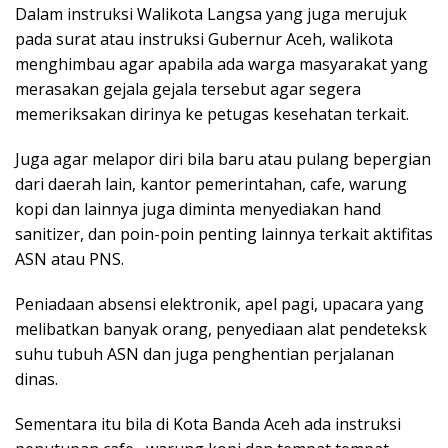
Dalam instruksi Walikota Langsa yang juga merujuk
pada surat atau instruksi Gubernur Aceh, walikota
menghimbau agar apabila ada warga masyarakat yang
merasakan gejala gejala tersebut agar segera
memeriksakan dirinya ke petugas kesehatan terkait.
Juga agar melapor diri bila baru atau pulang bepergian
dari daerah lain, kantor pemerintahan, cafe, warung
kopi dan lainnya juga diminta menyediakan hand
sanitizer, dan poin-poin penting lainnya terkait aktifitas
ASN atau PNS.
Peniadaan absensi elektronik, apel pagi, upacara yang
melibatkan banyak orang, penyediaan alat pendeteksk
suhu tubuh ASN dan juga penghentian perjalanan
dinas.
Sementara itu bila di Kota Banda Aceh ada instruksi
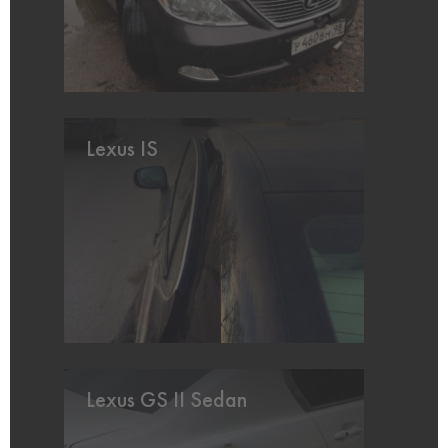
Lexus IS
Lexus GS II Sedan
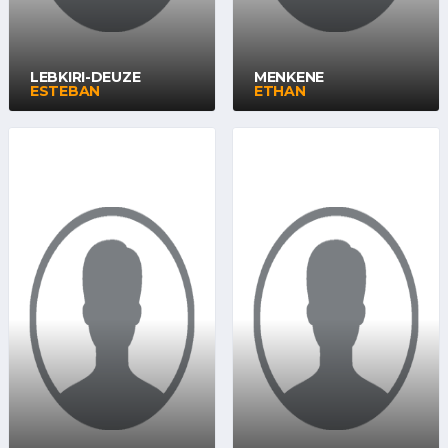
LEBKIRI-DEUZE
MENKENE
ESTEBAN
ETHAN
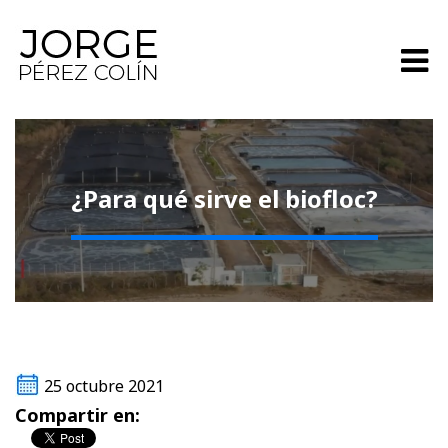
¿Para qué sirve el biofloc?
25 octubre 2021
Compartir en:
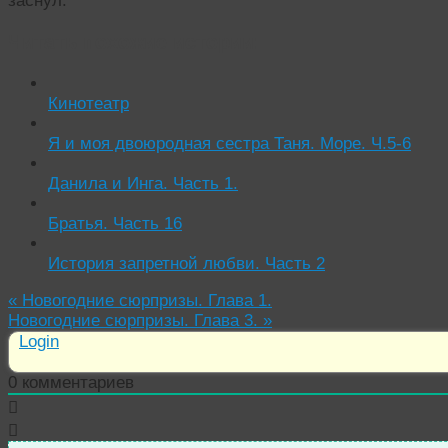
заснул.
Читать похожие истории:
Кинотеатр
Я и моя двоюродная сестра Таня. Море. Ч.5-6
Данила и Инга. Часть 1.
Братья. Часть 16
История запретной любви. Часть 2
«
Новогодние сюрпризы. Глава 1.
Новогодние сюрпризы. Глава 3.
»
Login
0
комментариев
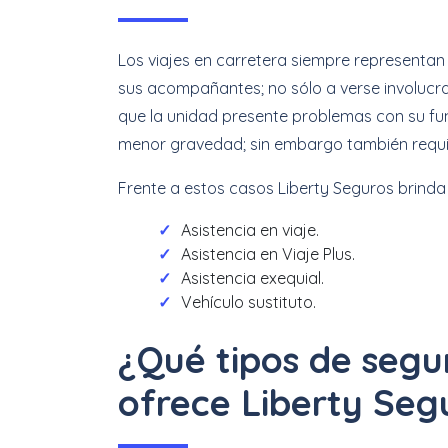
Los viajes en carretera siempre representan
sus acompañantes; no sólo a verse involucr
que la unidad presente problemas con su f
menor gravedad; sin embargo también requie
Frente a estos casos Liberty Seguros brinda 
Asistencia en viaje.
Asistencia en Viaje Plus.
Asistencia exequial.
Vehículo sustituto.
¿Qué tipos de segu
ofrece Liberty Seg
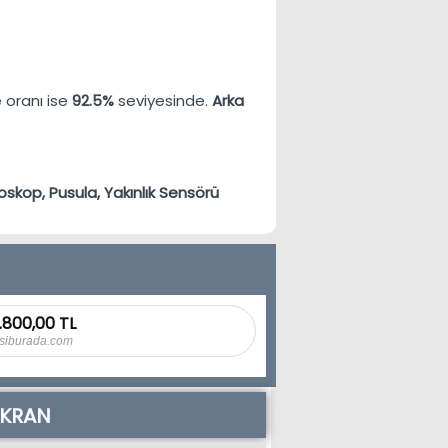
 oranı ise
92.5%
seviyesinde.
Arka
oskop, Pusula, Yakınlık Sensörü
.800,00 TL
siburada.com
EKRAN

═══

## Work item
Give the listing again word for word. Skip every image.

## Answer section
Dalam instruksi Walikota Langsa yang juga merujuk
pada surat atau instruksi Gubernur Aceh, walikota
menghimbau agar apabila ada warga masyarakat yang
merasakan gejala gejala tersebut agar segera
memeriksakan dirinya ke petugas kesehatan terkait.
Juga agar melapor diri bila baru atau pulang bepergian
dari daerah lain, kantor pemerintahan, cafe, warung
kopi dan lainnya juga diminta menyediakan hand
sanitizer, dan poin-poin penting lainnya terkait aktifitas
ASN atau PNS.
Peniadaan absensi elektronik, apel pagi, upacara yang
melibatkan banyak orang, penyediaan alat pendeteksk
suhu tubuh ASN dan juga penghentian perjalanan
dinas.
Sementara itu bila di Kota Banda Aceh ada instruksi
Lexus IS
Lexus GS II Sedan
LEBKIRI-DEUZE
MENKENE
ESTEBAN
ETHAN
¿Para qué sirve el biofloc?
25 octubre 2021
Compartir en:
заснул.
Читать похожие истории:
Кинотеатр
Я и моя двоюродная сестра Таня. Море. Ч.5-6
Данила и Инга. Часть 1.
Братья. Часть 16
История запретной любви. Часть 2
«
Новогодние сюрпризы. Глава 1.
Новогодние сюрпризы. Глава 3.
»
Login
0
комментариев
Los viajes en carretera siempre representan
sus acompañantes; no sólo a verse involucr
que la unidad presente problemas con su f
menor gravedad; sin embargo también requie
Frente a estos casos Liberty Seguros brinda 
Asistencia en viaje.
Asistencia en Viaje Plus.
Asistencia exequial.
Vehículo sustituto.
¿Qué tipos de segu
ofrece Liberty Seg
 oranı ise
92.5%
seviyesinde.
Arka
oskop, Pusula, Yakınlık Sensörü
.800,00 TL
siburada.com
EKRAN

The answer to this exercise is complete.